COMP6258: Differentiable Programming and Deep Learning

2024-25

Maintained by Professor Jonathon Hare and Dr Antonia Marcu.

Lab 7 - Recurrent Networks, Sequence Prediction and Embeddings

Jonathon Hare, 3rd March 2019

Change History

20190303: Initial version
20200126: Minor updates for the 1920 AY
20230326: Additions for 2223 AY

Acknowledgements

This lab started out its life as a Keras practical developed for Lloyds Register and DISCNet. The LSTM-based Nietzsche generator described in the first part of the lab is inspired by the Keras examples. The remaining parts of the lab are based around Ben Trevett’s excellent PyTorch & TorchText tutorial (MIT License).

This version is refocussed on using PyTorch with Torchbearer. A number of changes have been made to ensure that it better fits our format and I’ve also added additional information and exercises throughout.

Introduction

In this lab we’ll use PyTorch to model and analyse sequence data using recurrent neural networks made from computational blocks called a “Long Short Term Memory”, or LSTM. In the first part of the tutorial we’ll explore how we can predict language - given a starting character, can we predict what will come next? We’ll start by implementing a simple “1st-order Markov Chain” to learn the transisition probabilities between characters, and we’ll then compare this to a model that can learn longer-term dependencies using a recurrent neural network.

The second part will look at word embeddings, and we’ll explore what kinds of things one can do with pre-trained embeddings.

The third part will look at sequence classification. Sequence classification is a predictive modeling problem where you have some sequence of inputs over space or time and the task is to predict a category for the sequence. What makes this problem difficult is that the sequences can vary in length, be comprised of a very large vocabulary of input symbols and may require the model to learn the long-term context or dependencies between symbols in the input sequence.

The forth and final part of the tutorial will make us think twice about the use of recurrent neural networks, and look at the performance that can be achieved just by using feed-forward convolutions over time.

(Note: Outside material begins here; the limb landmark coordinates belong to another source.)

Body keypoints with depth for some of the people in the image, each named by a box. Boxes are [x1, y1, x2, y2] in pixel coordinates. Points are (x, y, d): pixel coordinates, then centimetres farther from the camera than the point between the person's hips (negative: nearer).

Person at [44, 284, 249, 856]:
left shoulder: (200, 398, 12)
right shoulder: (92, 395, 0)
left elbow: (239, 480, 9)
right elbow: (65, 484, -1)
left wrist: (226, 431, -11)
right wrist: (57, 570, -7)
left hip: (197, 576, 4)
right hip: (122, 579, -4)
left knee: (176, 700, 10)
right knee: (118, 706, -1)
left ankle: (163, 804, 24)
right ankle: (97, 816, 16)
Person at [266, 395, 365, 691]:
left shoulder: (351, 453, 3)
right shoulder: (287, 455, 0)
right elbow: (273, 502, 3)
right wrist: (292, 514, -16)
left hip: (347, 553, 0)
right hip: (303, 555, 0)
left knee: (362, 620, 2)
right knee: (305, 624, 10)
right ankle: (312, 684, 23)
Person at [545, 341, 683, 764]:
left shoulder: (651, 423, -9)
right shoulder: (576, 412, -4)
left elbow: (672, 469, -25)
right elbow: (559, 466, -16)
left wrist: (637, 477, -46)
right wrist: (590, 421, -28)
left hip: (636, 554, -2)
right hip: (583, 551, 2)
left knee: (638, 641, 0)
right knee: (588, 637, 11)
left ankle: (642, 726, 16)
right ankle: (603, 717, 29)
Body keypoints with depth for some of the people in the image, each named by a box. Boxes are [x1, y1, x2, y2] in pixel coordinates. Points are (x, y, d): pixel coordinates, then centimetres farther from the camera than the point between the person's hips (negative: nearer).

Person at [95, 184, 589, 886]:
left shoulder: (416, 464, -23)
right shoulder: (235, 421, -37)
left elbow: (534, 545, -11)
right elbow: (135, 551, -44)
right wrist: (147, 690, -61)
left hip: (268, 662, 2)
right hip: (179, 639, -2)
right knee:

Through this part of the tutorial you’ll learn how to:

How to learn a language model using a recurrent network & to sample the model to generate new language.
How to use callbacks during training to monitor progress.
How to use a word embedding to project one-hot encoded word vectors into a lower dimensional latent space.
How to encorporate pre-trained word embeddings into you models.
How to develop an LSTM model for a sequence classification problem.
How to use temporal convolutions for sequence prediction tasks.

Getting started

To work through this lab you’ll use the Python 3 language in a Jupyter Notebook environment, with the pytorch tensor library, the torchvision utility library and the torchbearer model training library. We’ll also use the matplotlib, scikit-learn and numpy packages. We will primarily be using Google Colab to run the notebooks as this gives you access to an environment with all the tools required. If you wish to run the notebooks locally, see the information in the section below.

The following is a list of the notebooks for this lab, with links to open directly in Google Colab (once opened you should immediately save a copy in your Google Drive otherwise anything you do will be lost once the browser closes), or to download locally. You should work through the notebooks in numeric order as they follow on from each other.

7.1 Modelling Sequences	preview	download
7.2 Word Embeddings	preview	download
7.3 Sequence Classification	preview	download
7.4 Convolutional Sequence Classification	preview	download
7.5 Transformer Language Model	preview	download

Prerequisites for running on your own machines

You’ll need access to a computer with the following installed:

Python (>= 3.6)
notebook (>=5.4.1)
pytorch (>= 0.4)
torchvision (>=0.2.1)
torchbearer (>= 0.2.6)
NumPy (>= 1.12.1)
SciPy (>= 1.0.1)
scikit-learn (>= 0.19.1)
matplotlib (>= 2.2.2)
spacy (>= 2.0.18)
torchtext (>= 0.3.1)

If you want to work on your own machine we recommend using the Anaconda python distribution. Running conda install pytorch torchvision -c pytorch (see https://pytorch.org/get-started/locally/ for more options) will install both pytorch and torchvision. Torchbearer can be installed with pip install torchbearer. This lab can be run without hardware acceleration, but it will be slow!